What the exercise asks: Please transcribe the entries that follow exactly as they stand, skipping each picture.

Records supplied START

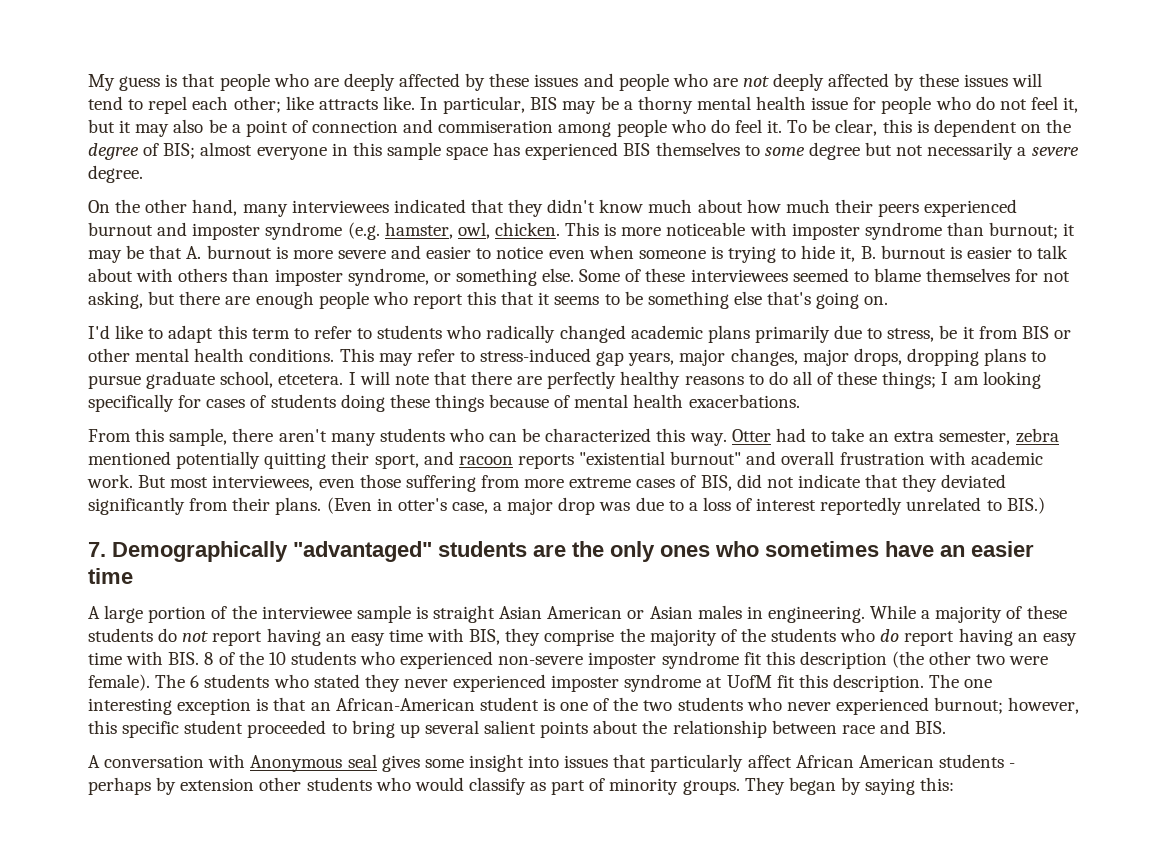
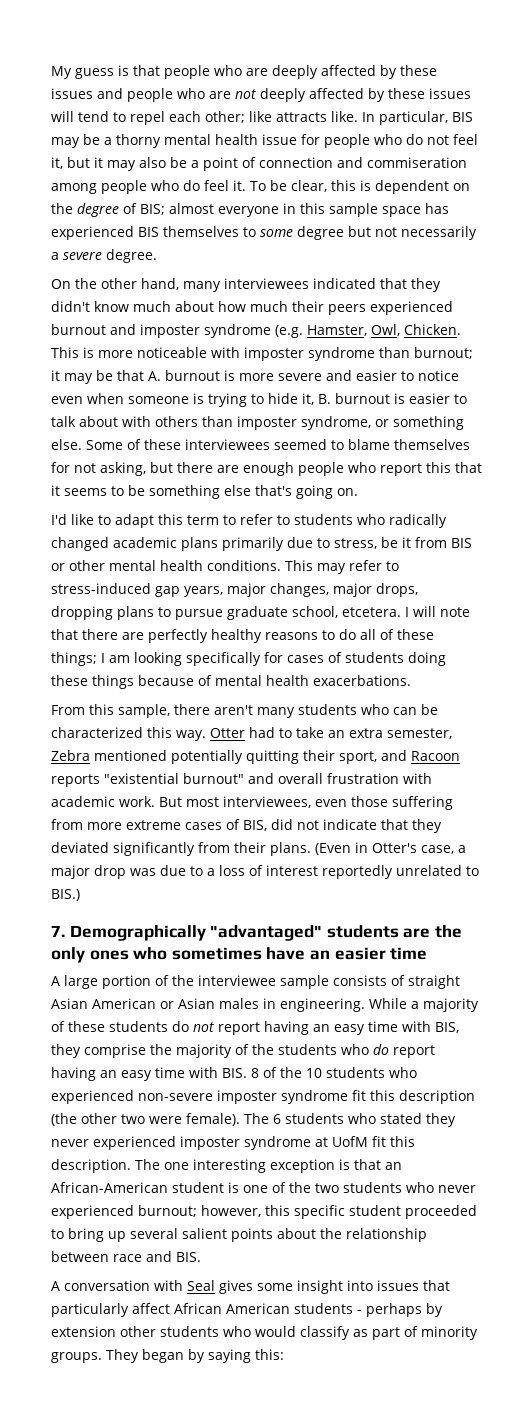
[384,222,560,239] hamster, owl, chicken. -> [307,324,461,336] Hamster, Owl, Chicken.
[1015,428,1059,443] zebra -> [51,750,90,761] Zebra
[458,456,513,465] racoon -> [411,751,460,761] Racoon
[397,498,447,511] otter's -> [372,843,417,853] Otter's
[415,606,428,619] is -> [333,975,405,986] consists of
[250,754,377,772] Anonymous seal -> [187,1280,215,1291] Seal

Records supplied END

Answer space:
[384,222,560,239] hamster, owl, chicken. -> [307,324,461,336] Hamster, Owl, Chicken.
[1015,428,1059,443] zebra -> [51,750,90,761] Zebra
[458,456,513,465] racoon -> [411,751,460,761] Racoon
[397,498,447,511] otter's -> [372,843,417,853] Otter's
[415,606,428,619] is -> [333,975,405,986] consists of
[250,754,377,772] Anonymous seal -> [187,1280,215,1291] Seal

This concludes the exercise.